■ **Objectif de l'exercice**
Dans l'article sur l'affaire opposant le roi du Maroc à deux journalistes français, pour quels motifs ces journalistes sont-ils mis en examen dans la nuit de vendredi à samedi ?

■ **Texte de l'exercice**
• • •

LE ROI DU MAROC CONTRE CATHERINE GRACIET ET ÉRIC LAURENT : CHANTAGE OU TENTATIVE DE CORRUPTION ?
L’affaire des journalistes français Éric Laurent et Catherine Graciet contre le roi du Maroc semble tourner à l’avantage du palais chérifien, mais rien n’est encore joué.
Le journal du Dimanche (JDD) vient de révéler le contenu d’enregistrements clandestins réalisés à l’insu des journalistes français par l’un des avocats du royaume marocain. Le premier rendez-vous se serait déroulé dans le bar d’un palace parisien, entre l’avocat du roi et Éric Laurent et l’échange aurait été le suivant : « Je veux trois. – Trois quoi, Trois mille ? – Non, trois millions. – Trois millions de dirhams ? – Non, trois millions d’euros ».
Une avance de 40 000 euros
À l’issue de cette première rencontre, Rabat porte plainte ; ce qui permet à son représentant d’obtenir la surveillance de la brigade de répression de la délinquance contre la personne (BRDP), pour le deuxième rendez-vous et la possibilité de poursuivre les enregistrements à l’insu de ses interlocuteurs. Mais encore une fois, le conseil du palais se retrouve en tête à tête avec Éric Laurent. Enregistrement à l’appui, le magistrat s’assure que Catherine Graciet était aux courant de l’exigence de « trois millions » et poursuit « vous et madame Graciet [êtes] disposés à renoncer à la publication de cet ouvrage et, de façon plus générale, [que] les informations sensibles que vous avez, vous étiez disposés à prendre l’engagement de les oublier».
La troisième rencontre se déroule également sous surveillance discrète. Elle a eu lieu jeudi dernier, Méfiante, Catherine Graciet aurait fait changer le lieu de rendez-vous. Pour des raisons pas encore très claires, la demande est réduite à deux millions d’euros contre l’engagement de « ne plus rien écrire sur le roi du Maroc ». Manuscrit, le protocole est rédigé, séance tenante, par Catherine Graciet. Les deux journalistes auraient réclamé une avance 40 000 euros chacun que leur interlocuteur leur a remise en petites coupures de 100 euros.
À leur sortie du palace où s’était déroulée la rencontre, les deux journalistes sont interpelés et placé sous contrôle judiciaire assorti de l’interdiction d’entrer en contact. Dans la nuit de vendredi à samedi ils sont mis en examen pour chantage et extorsion de fonds et maintenus sous contrôle judiciaire.
« Un traquenard » pour « régler des comptes »
Selon le quotidien Le monde citant une source proche du dossier, lors de sa garde à vue Éric Laurent aurait reconnu avoir formulé la demande de 3 puis 2 millions d’euros en contrepartie de la non publication du livre écrit avec sa collègue. À un journaliste de l’AFP, son avocat, Me William Bourdon, a confirmé l’existence d’un « accord financier » en balayant d’un revers de main les accusations de chantage ou d’extorsion de fonds. Et le conseil du journaliste de pointer « un traquenard » et « une manipulation » du palais royal s’entend.

• • •

■ **Données de l'exercice**
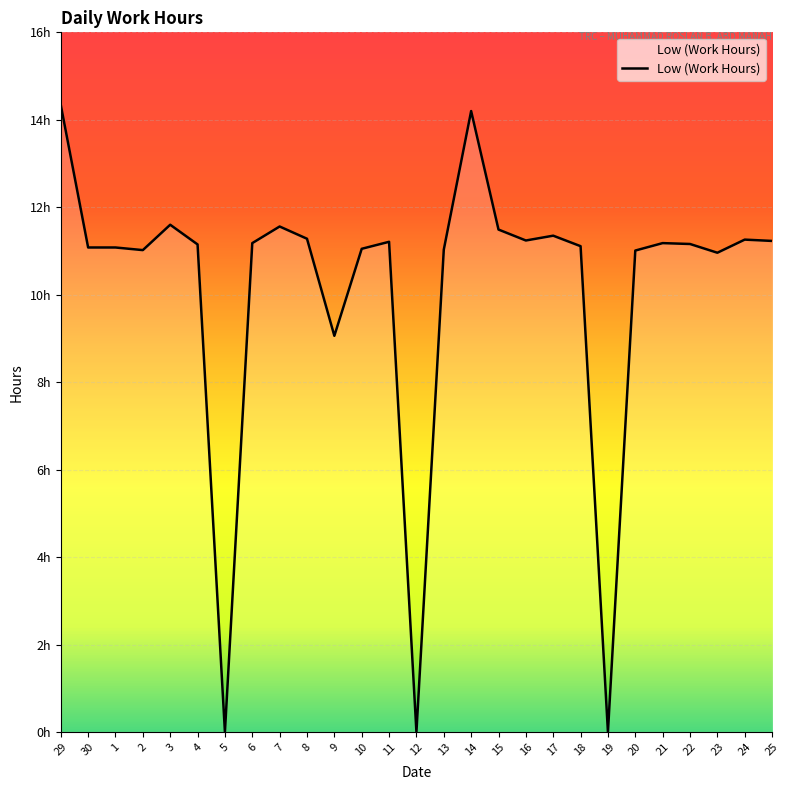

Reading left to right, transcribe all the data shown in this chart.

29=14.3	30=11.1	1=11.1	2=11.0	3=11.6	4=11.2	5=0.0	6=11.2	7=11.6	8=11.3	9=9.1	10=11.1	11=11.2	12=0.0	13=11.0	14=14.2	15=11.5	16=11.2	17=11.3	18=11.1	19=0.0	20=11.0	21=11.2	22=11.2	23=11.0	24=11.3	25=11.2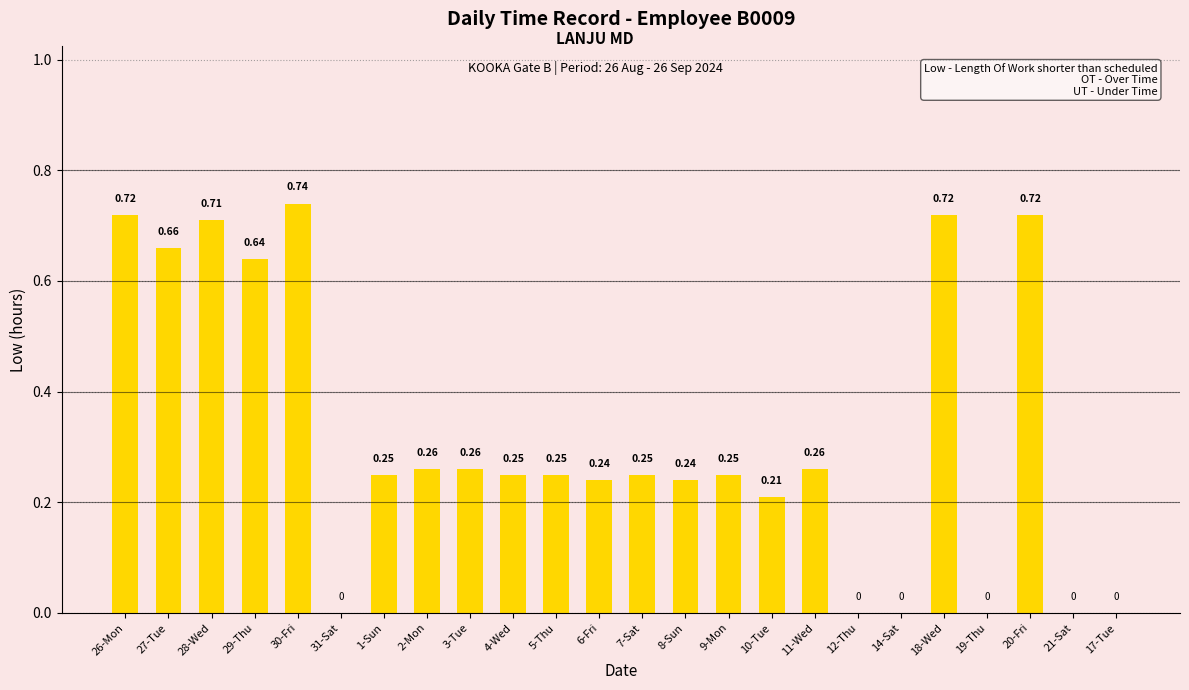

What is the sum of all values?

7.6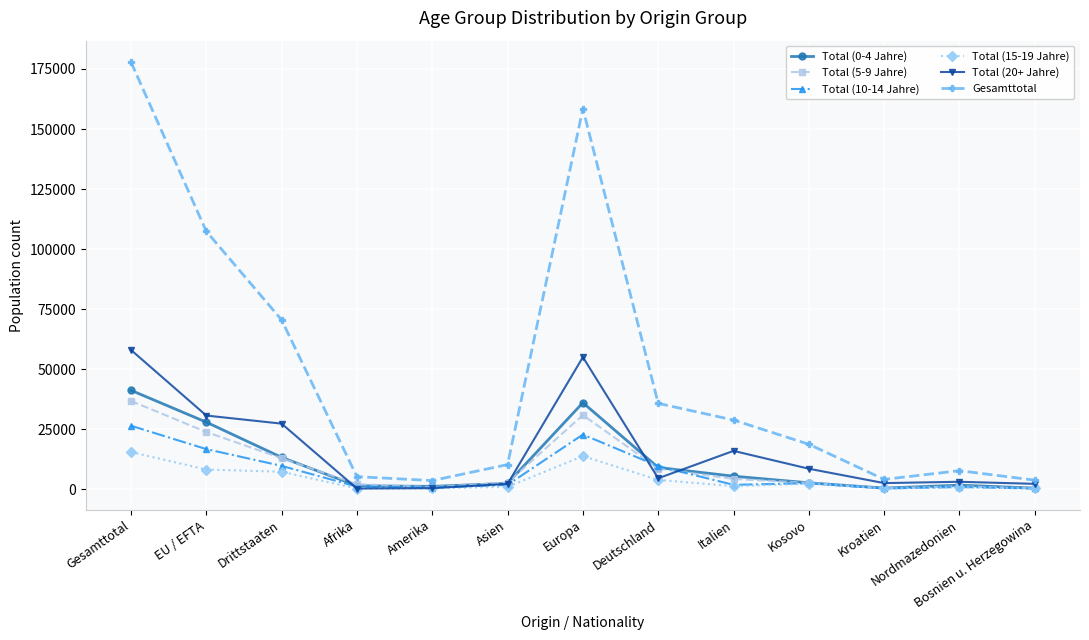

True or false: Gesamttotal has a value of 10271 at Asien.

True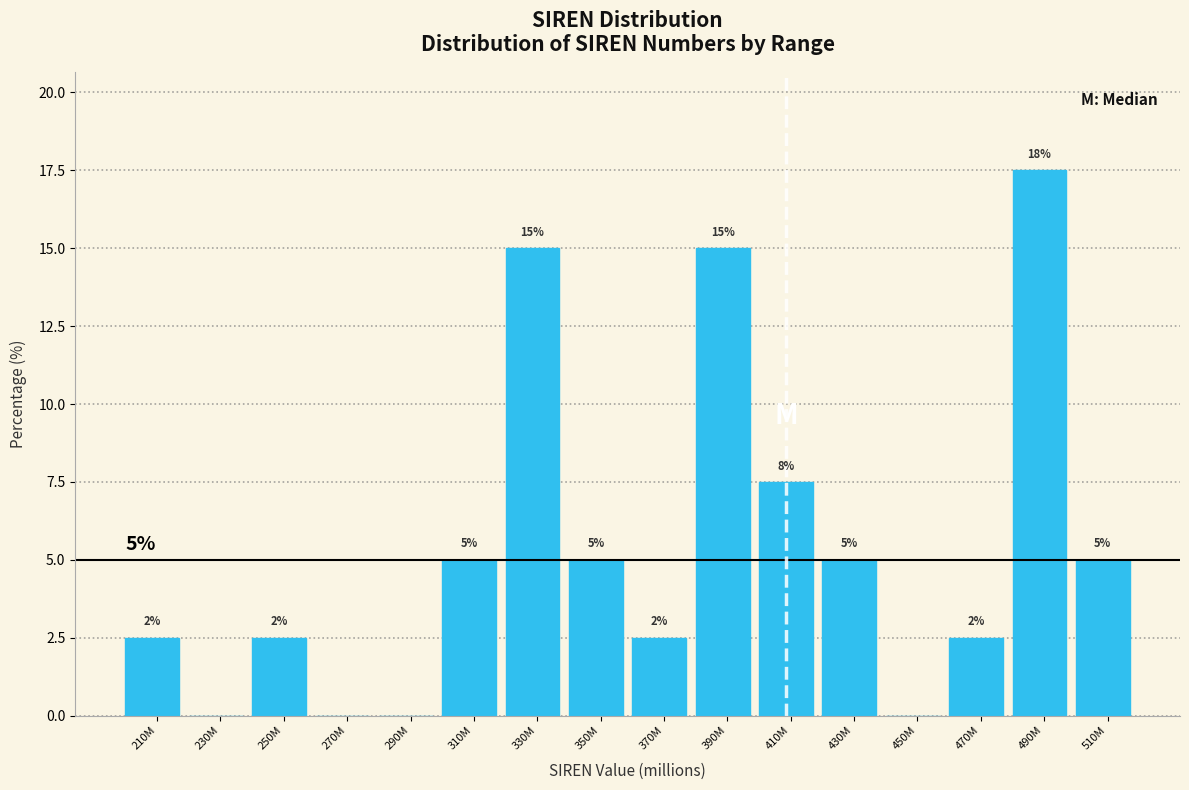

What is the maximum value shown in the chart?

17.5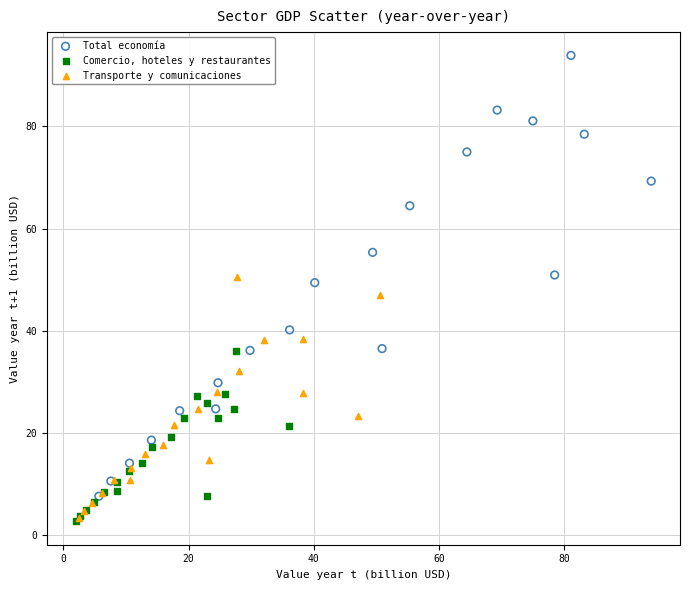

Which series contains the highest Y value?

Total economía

• • •

■ **Résultat attendu**
Pour chantage et extorsion de fonds.